> Text block:
..........
Kirsten McArdle, Edmund Leung, Neil Cruickshank and Veronique Laloe

The Royal College of Surgeons published Standards for Unscheduled Surgical Care in response to variable clinical outcomes for emergency surgery. The purpose of this study…

Abstract

Purpose

The Royal College of Surgeons published Standards for Unscheduled Surgical Care in response to variable clinical outcomes for emergency surgery. The purpose of this study is to assess for feasibility of a district hospital providing care in accordance to the recommendations.

Design/methodology/approach

A total of 100 consecutive patient unscheduled episodes of care were prospectively included. Information regarding demographics, timeliness of investigations, operations, consultant input and clinical outcomes was collated. All patients were risk-adjusted for mortality. The data were compared to the guidelines.
..........
> Record excerpts:
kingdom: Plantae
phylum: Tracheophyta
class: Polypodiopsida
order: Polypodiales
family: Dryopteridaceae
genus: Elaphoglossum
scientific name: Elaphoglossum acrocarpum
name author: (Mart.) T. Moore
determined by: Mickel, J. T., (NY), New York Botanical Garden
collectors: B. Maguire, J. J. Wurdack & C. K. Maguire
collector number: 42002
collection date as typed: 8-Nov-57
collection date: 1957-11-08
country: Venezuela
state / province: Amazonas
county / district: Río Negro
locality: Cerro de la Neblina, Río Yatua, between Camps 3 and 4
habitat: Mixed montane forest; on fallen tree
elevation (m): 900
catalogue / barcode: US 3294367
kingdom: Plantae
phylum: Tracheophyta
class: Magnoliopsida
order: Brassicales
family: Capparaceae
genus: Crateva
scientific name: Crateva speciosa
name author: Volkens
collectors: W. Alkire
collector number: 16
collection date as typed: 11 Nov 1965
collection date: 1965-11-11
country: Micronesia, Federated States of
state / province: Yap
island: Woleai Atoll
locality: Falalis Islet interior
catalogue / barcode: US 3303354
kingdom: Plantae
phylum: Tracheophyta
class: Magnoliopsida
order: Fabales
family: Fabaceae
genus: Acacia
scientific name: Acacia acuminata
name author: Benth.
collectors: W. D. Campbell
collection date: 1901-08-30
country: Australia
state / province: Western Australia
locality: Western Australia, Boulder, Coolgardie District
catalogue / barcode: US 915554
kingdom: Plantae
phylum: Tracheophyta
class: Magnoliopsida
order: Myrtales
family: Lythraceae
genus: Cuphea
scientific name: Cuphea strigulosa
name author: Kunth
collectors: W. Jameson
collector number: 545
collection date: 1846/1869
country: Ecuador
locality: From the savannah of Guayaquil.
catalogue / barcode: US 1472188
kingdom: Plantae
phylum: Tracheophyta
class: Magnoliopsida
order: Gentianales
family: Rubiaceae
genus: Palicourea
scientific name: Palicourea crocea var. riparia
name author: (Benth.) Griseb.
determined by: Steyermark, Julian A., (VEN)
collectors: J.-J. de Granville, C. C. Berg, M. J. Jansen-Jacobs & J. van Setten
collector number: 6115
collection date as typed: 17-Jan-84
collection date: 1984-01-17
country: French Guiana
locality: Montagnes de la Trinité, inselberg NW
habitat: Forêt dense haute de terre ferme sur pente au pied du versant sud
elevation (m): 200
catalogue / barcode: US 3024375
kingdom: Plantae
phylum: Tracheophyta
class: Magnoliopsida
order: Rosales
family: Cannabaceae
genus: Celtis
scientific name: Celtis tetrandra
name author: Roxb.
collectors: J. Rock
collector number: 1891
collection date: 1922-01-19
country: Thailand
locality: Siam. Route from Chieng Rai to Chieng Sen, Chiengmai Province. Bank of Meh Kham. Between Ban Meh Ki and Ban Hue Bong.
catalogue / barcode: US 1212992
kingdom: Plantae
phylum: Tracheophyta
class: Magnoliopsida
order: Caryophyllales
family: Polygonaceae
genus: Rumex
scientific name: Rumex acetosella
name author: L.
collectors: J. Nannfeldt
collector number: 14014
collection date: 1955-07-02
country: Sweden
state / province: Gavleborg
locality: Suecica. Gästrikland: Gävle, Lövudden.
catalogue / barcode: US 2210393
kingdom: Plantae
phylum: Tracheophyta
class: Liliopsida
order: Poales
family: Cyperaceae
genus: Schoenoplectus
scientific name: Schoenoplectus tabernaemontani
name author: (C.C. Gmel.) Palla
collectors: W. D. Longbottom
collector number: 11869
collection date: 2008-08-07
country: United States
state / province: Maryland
..........
> Problem details: Continue the abstract on a district hospital's compliance with the standards for unscheduled surgical care, starting after its final sentence.

> Response to the exercise:
Findings

A total of 91 patients were included; 80 patients underwent surgery. There were 18 deaths (22.5 per cent), eight (10 per cent) post-operative within 30 days. There was no statistical difference between deaths and day of admission or surgery. There were 39 critically-ill patients, none were reviewed by a consultant within the recommended 30 minutes. Of the critically-ill patients, 23 underwent CT scanning, none within the recommended 30 minutes. All patients were operated within the recommended timeframe by urgency grading. For those predicted mortality rate >5 per cent, a consultant was present in theatre for 97 per cent of cases. All patients had a consultant review within 24 hours of admission.

Originality/value

To the authors' knowledge this is the first evaluation of the practical difficulties in achieving consultant delivered care in surgery in a district general hospital. These results are interesting to clinicians and service planners involved in developing emergency services. Adhering to these guidelines would require significant re-allocation of resources in most hospitals and may require centralisation of services.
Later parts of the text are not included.